Throughout my career, I have come across many books on improving executive performance. Most have been informative, many can be described as eye-opening, and a precious few must be hailed as awe-inspiring. However, the one that stands out to me as a transformative read is Crucial Conversations: Tools for talking when stakes are high, emotions run strong, and opinions vary (Kerry Patterson, Joseph Grenny, Ron McMillan and Al Switzler). Lessons I have learned from this book have extended past my professional dealings into my personal life.
The authors of Crucial Conversations followed hundreds of top performing executives in attempt to ascertain why they were excelling beyond their peers. What is that indefinable interpersonal quality that makes someone a great leader?
The book details their findings and translates them into simple tools that can be used to enhance your conversational acuity. When I first read the book, I was astonished at how much these tools focused on emotions: it seems that emotional awareness is the key to business success.
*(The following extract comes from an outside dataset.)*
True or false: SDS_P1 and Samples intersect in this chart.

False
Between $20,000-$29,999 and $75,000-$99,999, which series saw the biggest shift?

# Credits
While it is no substitute for reading the book, here is a brief overview of the lessons I learned from Crucial Conversations and how they transformed my life:
1. The Missing Emotional Link
Crucial Conversations opened my eyes to the fact that there is a link in the chain of human emotions which flies under the radar. Most people assume that their emotional reactions are the result of situations, with the situation acting as the causal mechanism. This assumption overlooks the missing link: the story.
When we react to a situation, we tell ourselves a story, which in turn generates our emotional state. Every person’s story will be different, and is almost always defined by their past experiences. The story we tell defines our emotions by presuming the intentions of the other person, which may not reflect the reality of the situation. Therefore, by becoming aware of this missing link and striving to examine and rewrite our own personal stories, we can become stronger and more compassionate conversationalists.
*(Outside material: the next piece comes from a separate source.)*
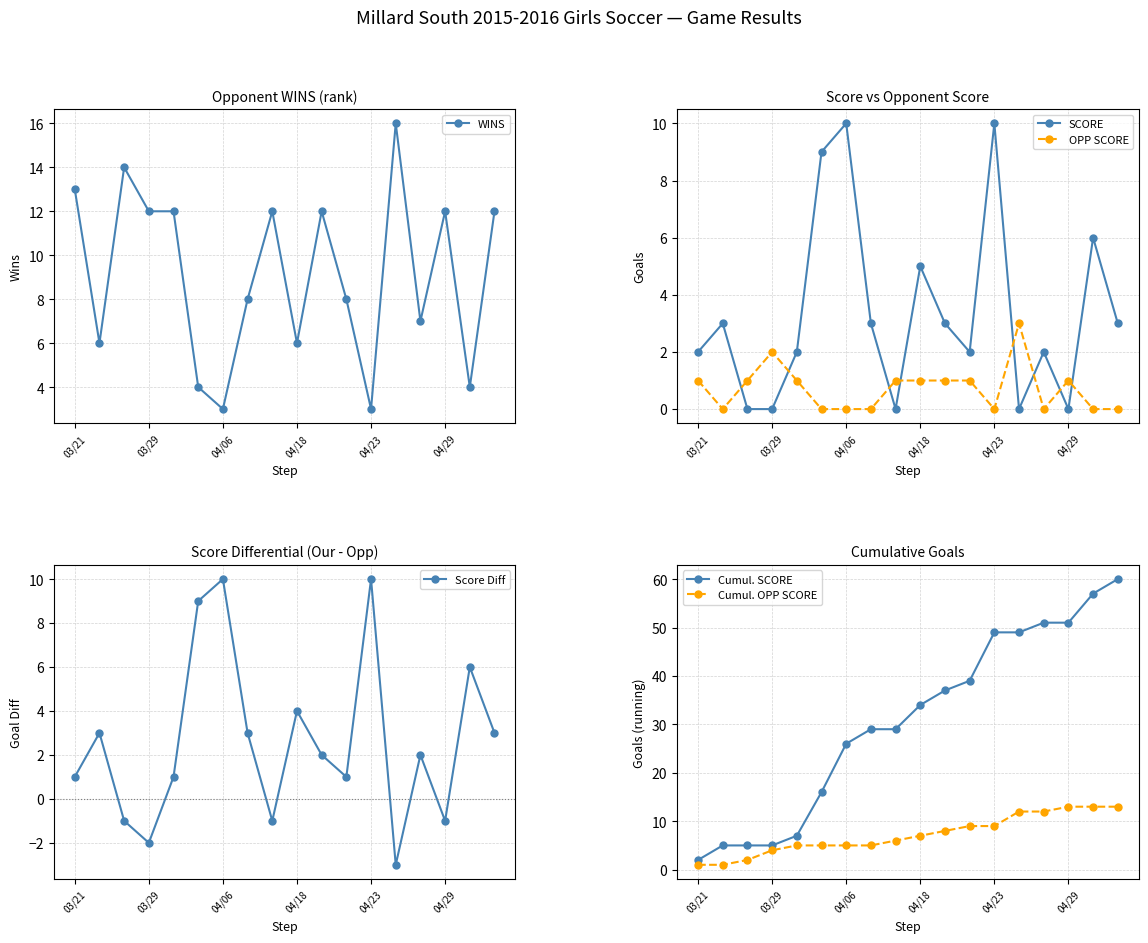

What is the highest value of the OPP SCORE series?

3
This link between human emotions and individual stories frequently goes unnoticed, unappreciated and unexamined, and as a result our conversations and relationships suffer. Understanding this invisible link between human emotions has changed my life and transformed my relationships, personal and professional, for the better.
2. Breaking Bad News
The time will come when every business leader has to break some unwelcome news, and it is inevitably a painful task. As heart wrenching as it may be, a true leader will strive to approach these difficult conversations with honesty, kindness and positivity.
It is not uncommon for leaders who are faced with difficult conversations, for example informing staff of redundancies, to retreat into a hardened emotional state in order to try and safeguard their own emotional wellbeing.
However, this can be a costly mistake, and will likely do both parties a disservice in the long run.
3. Repairing A Broken Dialogue
Sometimes, despite the best efforts of both parties, a working relationship will deteriorate to the point where it is no longer functional. There are many reasons that this can come about, and the first step towards reparation is acknowledging what went wrong.
The most difficult part of repairing a broken relationship can be offering a sincere apology for your own mistakes. It is never easy to admit that you have been wrong, but you will inevitably grow from the experience.
Following on from apologising for past mistakes, it is important to find common ground with the other party. Where this is a struggle, it is often beneficial to talk about the big picture, as you will more often than not be able to identify a broad mutual purpose.